* **Lesetext**:
= = = = = = =

Einführung
Es ist heute kaum noch vorstellbar, was es in früheren Zeiten bedeutete, zum Adel, zum Bürgertum oder zur Unterschicht zu gehören. Nur ein Adliger bekam eine gute Ausbildung, konnte eine hohe Stelle im Staatsdienst einnehmen (z. B. Minister werden), im Militär Karriere machen und zum Major oder gar General aufsteigen. Einem Bürgerlichen blieben diese Vorrechte selbst dann verwehrt, wenn er reich war. Ein Angehöriger der bürgerlichen Unterschicht (z. B. Kutscher, Diener, Bauer, Musiker) hatte überhaupt kein gesellschaftliches Ansehen.
Es war unmöglich, dass ein Adliger eine Bürgerliche heiratete. Er konnte aber eine bürgerliche Geliebte haben, neben seiner rechtmäßigen adligen Ehefrau. Wenn seine Geliebte ein Kind bekam, gab er ihr eine angemessene Summe Geld, damit sie das Kind aufziehen konnte. Vielleicht fand seine ehemalige Geliebte sogar einen bürgerlichen Mann, der sich geschmeichelt fühlte, sie heiraten zu dürfen. " Der Wert einer Goldmünze ändert sich nicht, ob man die Münze frisch aus der Prägeanstalt oder gebraucht von einem Bankler bekommt", meint eine wichtige Person in diesem Drama.

= = = = = = =

* **Datenteil**:
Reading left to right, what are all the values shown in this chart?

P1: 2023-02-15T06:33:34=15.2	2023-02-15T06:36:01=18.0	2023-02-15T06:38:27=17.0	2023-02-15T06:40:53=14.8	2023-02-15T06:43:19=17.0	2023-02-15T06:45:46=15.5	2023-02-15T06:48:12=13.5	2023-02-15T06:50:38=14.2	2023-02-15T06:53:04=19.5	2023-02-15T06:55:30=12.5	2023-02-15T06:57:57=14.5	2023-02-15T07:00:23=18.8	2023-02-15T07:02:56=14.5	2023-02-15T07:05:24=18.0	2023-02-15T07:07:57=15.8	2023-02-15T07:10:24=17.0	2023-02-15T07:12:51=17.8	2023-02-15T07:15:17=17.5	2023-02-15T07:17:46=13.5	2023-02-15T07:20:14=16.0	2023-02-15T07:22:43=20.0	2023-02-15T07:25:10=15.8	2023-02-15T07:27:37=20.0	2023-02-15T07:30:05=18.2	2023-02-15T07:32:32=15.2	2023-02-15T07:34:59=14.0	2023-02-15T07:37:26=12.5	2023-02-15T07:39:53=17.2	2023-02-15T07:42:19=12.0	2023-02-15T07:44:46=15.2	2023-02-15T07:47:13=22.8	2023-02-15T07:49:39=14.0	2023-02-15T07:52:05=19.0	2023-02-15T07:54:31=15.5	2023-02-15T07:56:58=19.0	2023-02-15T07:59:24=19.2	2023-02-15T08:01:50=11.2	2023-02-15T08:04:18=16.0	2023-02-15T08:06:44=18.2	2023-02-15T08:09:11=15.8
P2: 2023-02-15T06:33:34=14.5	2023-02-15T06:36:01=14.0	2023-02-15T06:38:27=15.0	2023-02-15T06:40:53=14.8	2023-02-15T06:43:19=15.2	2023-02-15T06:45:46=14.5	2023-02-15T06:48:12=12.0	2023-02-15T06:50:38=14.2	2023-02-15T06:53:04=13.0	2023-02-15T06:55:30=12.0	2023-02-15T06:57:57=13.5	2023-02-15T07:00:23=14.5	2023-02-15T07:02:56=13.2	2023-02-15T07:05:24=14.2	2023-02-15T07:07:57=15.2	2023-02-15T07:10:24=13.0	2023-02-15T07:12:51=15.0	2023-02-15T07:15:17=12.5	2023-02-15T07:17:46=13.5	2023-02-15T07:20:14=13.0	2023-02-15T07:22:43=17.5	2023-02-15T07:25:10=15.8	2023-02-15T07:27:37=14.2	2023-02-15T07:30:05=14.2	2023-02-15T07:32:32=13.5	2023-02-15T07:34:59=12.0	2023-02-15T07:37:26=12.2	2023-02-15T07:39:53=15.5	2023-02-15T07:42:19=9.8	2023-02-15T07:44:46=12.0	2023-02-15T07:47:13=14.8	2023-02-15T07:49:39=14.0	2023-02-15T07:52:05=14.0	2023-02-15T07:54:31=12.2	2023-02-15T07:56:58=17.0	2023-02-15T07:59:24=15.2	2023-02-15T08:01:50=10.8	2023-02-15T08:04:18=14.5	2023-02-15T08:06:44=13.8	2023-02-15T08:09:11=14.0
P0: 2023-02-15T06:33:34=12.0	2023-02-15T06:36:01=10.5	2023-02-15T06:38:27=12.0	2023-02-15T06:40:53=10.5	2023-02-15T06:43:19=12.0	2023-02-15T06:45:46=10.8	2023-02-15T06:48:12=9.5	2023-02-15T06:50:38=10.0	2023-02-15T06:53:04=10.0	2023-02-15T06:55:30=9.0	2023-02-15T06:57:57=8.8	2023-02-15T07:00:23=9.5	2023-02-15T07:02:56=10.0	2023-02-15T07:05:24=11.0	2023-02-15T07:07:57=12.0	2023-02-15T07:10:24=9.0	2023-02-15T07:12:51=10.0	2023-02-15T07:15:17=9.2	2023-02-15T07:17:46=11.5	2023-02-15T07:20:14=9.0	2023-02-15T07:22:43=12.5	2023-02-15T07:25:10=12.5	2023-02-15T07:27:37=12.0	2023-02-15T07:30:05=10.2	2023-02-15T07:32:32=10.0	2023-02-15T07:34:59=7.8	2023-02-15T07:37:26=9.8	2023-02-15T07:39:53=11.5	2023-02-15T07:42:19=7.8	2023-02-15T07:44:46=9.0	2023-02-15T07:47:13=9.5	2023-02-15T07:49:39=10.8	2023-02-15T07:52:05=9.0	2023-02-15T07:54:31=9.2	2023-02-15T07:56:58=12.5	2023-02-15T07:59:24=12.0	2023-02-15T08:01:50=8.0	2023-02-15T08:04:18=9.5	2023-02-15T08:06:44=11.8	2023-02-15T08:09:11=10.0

= = = = = = =

* **Aufgaben**:
- a) Wie lautet der Satz „Einem Bürgerlichen blieben diese Vorrechte selbst dann verwehrt, wenn er reich war.“ aus dem Lesetext über Adel und Bürgertum auf Englisch?
- b) Führe den Lesetext über Adel und Bürgertum mit einigen Sätzen fort, die an seinen letzten Satz anschließen.
Die Zeilen haben mit dem Lesetext nichts zu tun.

* **Lösungen**:
- a) These privileges remained denied to a commoner even when he was rich.

- b)
Schillers Theaterstück wurde 1784 uraufgeführt, also fünf jähre vor Ausbruch der Französischen Revolution, die die Vorrechte des Adels abschaffte. Die meisten Adligen mussten fliehen oder wurden hingerichtet.
Die Ideale der Französischen Revolution lauten:
| - | Freiheit (von der Unterdrückung durch den Adel), | |
| - | Gleichheit (aller Menschen vor dem Gesetz), | |
| - | Brüderlichkeit. | |
Das Theaterstück lässt erahnen, wie sehr Schiller den Idealen der Französischen Revolution verbunden war.
Zum Titel: "Kabale" ist ein veraltetes Wort für "Intrige". Eine Intrige spinnt man hinter dem Rücken eines Menschen, um ihm zu schaden. Der Untertitel "Bürgerliches Trauerspiel" bedeutet, dass die Hauptpersonen einfache Bürger sind.